» **Assignment**
The expected output is the full set of entries, printed exactly, without pictures.

┌─ Records for the task

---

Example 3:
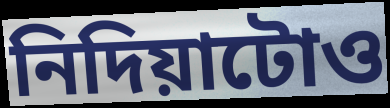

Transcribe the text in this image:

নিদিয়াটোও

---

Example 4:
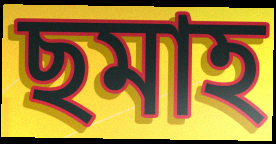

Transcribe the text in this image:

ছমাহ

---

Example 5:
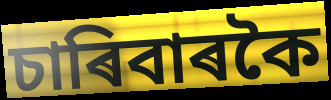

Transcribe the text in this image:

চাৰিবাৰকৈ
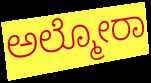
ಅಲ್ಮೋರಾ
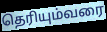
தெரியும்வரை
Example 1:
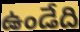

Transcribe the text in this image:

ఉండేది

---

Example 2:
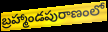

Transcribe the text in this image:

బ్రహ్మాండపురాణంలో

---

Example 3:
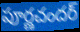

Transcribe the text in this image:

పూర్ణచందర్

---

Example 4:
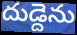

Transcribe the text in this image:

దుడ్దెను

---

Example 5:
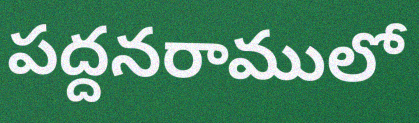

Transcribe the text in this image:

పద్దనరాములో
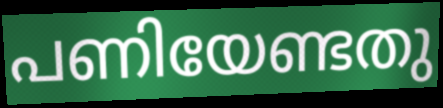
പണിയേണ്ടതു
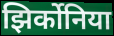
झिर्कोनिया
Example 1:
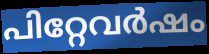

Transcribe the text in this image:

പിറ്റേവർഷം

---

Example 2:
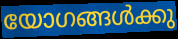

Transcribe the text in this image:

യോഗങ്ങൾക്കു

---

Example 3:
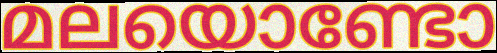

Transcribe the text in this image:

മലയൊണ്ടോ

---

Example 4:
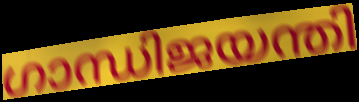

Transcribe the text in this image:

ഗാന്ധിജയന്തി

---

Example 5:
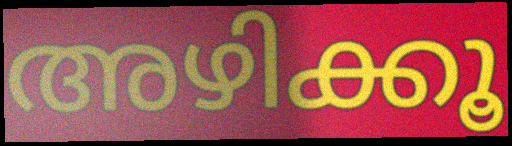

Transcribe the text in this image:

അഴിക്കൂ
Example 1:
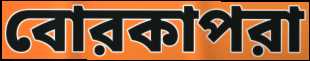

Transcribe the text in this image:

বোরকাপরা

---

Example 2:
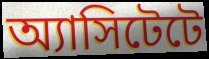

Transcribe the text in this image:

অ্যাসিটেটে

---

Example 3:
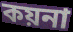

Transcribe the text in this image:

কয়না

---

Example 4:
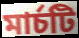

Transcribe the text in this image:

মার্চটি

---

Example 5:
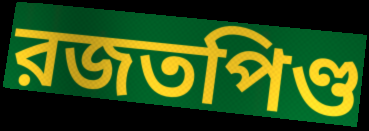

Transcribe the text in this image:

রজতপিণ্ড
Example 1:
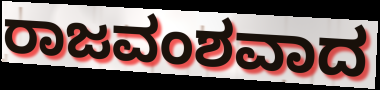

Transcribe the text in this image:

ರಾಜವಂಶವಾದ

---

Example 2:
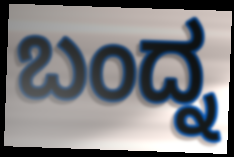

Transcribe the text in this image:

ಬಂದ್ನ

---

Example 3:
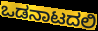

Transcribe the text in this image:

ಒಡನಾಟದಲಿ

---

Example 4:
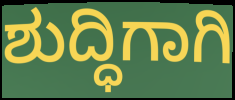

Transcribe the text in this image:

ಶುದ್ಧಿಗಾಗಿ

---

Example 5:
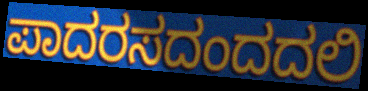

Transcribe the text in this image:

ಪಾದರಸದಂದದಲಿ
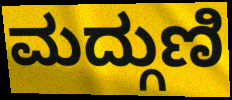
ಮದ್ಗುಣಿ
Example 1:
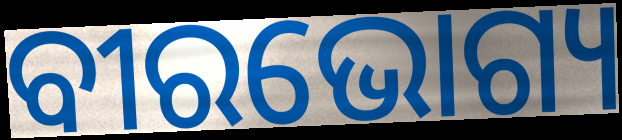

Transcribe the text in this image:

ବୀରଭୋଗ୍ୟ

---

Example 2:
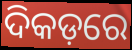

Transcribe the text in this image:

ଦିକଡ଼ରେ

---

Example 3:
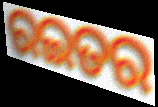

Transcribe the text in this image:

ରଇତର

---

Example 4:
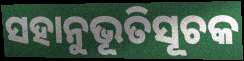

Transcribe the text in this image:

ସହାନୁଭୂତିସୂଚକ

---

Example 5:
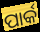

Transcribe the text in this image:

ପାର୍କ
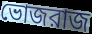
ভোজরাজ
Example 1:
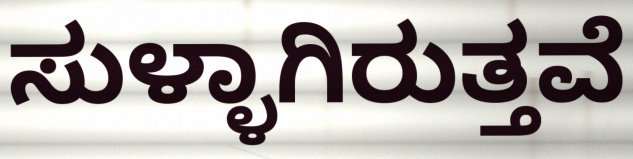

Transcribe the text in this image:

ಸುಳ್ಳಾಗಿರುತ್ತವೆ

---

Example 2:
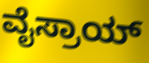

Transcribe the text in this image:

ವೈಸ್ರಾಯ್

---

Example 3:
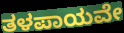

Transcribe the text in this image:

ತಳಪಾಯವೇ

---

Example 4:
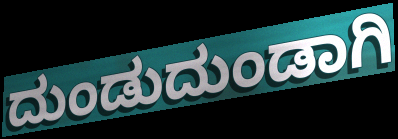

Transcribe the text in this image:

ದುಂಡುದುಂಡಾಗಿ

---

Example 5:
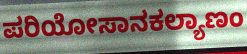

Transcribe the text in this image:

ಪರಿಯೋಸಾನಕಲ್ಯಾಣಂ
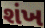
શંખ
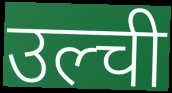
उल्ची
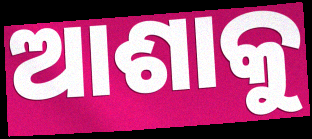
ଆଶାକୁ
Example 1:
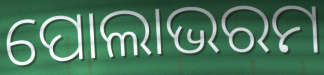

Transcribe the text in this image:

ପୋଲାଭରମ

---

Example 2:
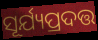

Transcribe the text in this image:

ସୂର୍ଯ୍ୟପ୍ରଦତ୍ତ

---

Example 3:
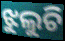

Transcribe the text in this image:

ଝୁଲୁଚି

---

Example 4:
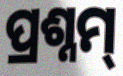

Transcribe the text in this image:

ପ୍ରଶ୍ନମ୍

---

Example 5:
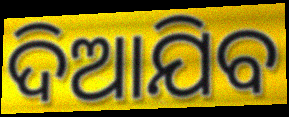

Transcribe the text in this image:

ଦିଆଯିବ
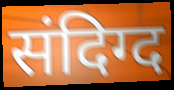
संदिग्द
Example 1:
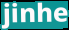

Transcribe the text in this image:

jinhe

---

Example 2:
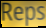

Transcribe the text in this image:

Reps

└─

» **Exercise output**
---

Example 3:

Transcribe the text in this image:

নিদিয়াটোও

---

Example 4:

Transcribe the text in this image:

ছমাহ

---

Example 5:

Transcribe the text in this image:

চাৰিবাৰকৈ
ಅಲ್ಮೋರಾ
தெரியும்வரை
Example 1:

Transcribe the text in this image:

ఉండేది

---

Example 2:

Transcribe the text in this image:

బ్రహ్మాండపురాణంలో

---

Example 3:

Transcribe the text in this image:

పూర్ణచందర్

---

Example 4:

Transcribe the text in this image:

దుడ్దెను

---

Example 5:

Transcribe the text in this image:

పద్దనరాములో
പണിയേണ്ടതു
झिर्कोनिया
Example 1:

Transcribe the text in this image:

പിറ്റേവർഷം

---

Example 2:

Transcribe the text in this image:

യോഗങ്ങൾക്കു

---

Example 3:

Transcribe the text in this image:

മലയൊണ്ടോ

---

Example 4:

Transcribe the text in this image:

ഗാന്ധിജയന്തി

---

Example 5:

Transcribe the text in this image:

അഴിക്കൂ
Example 1:

Transcribe the text in this image:

বোরকাপরা

---

Example 2:

Transcribe the text in this image:

অ্যাসিটেটে

---

Example 3:

Transcribe the text in this image:

কয়না

---

Example 4:

Transcribe the text in this image:

মার্চটি

---

Example 5:

Transcribe the text in this image:

রজতপিণ্ড
Example 1:

Transcribe the text in this image:

ರಾಜವಂಶವಾದ

---

Example 2:

Transcribe the text in this image:

ಬಂದ್ನ

---

Example 3:

Transcribe the text in this image:

ಒಡನಾಟದಲಿ

---

Example 4:

Transcribe the text in this image:

ಶುದ್ಧಿಗಾಗಿ

---

Example 5:

Transcribe the text in this image:

ಪಾದರಸದಂದದಲಿ
ಮದ್ಗುಣಿ
Example 1:

Transcribe the text in this image:

ବୀରଭୋଗ୍ୟ

---

Example 2:

Transcribe the text in this image:

ଦିକଡ଼ରେ

---

Example 3:

Transcribe the text in this image:

ରଇତର

---

Example 4:

Transcribe the text in this image:

ସହାନୁଭୂତିସୂଚକ

---

Example 5:

Transcribe the text in this image:

ପାର୍କ
ভোজরাজ
Example 1:

Transcribe the text in this image:

ಸುಳ್ಳಾಗಿರುತ್ತವೆ

---

Example 2:

Transcribe the text in this image:

ವೈಸ್ರಾಯ್

---

Example 3:

Transcribe the text in this image:

ತಳಪಾಯವೇ

---

Example 4:

Transcribe the text in this image:

ದುಂಡುದುಂಡಾಗಿ

---

Example 5:

Transcribe the text in this image:

ಪರಿಯೋಸಾನಕಲ್ಯಾಣಂ
શંખ
उल्ची
ଆଶାକୁ
Example 1:

Transcribe the text in this image:

ପୋଲାଭରମ

---

Example 2:

Transcribe the text in this image:

ସୂର୍ଯ୍ୟପ୍ରଦତ୍ତ

---

Example 3:

Transcribe the text in this image:

ଝୁଲୁଚି

---

Example 4:

Transcribe the text in this image:

ପ୍ରଶ୍ନମ୍

---

Example 5:

Transcribe the text in this image:

ଦିଆଯିବ
संदिग्द
Example 1:

Transcribe the text in this image:

jinhe

---

Example 2:

Transcribe the text in this image:

Reps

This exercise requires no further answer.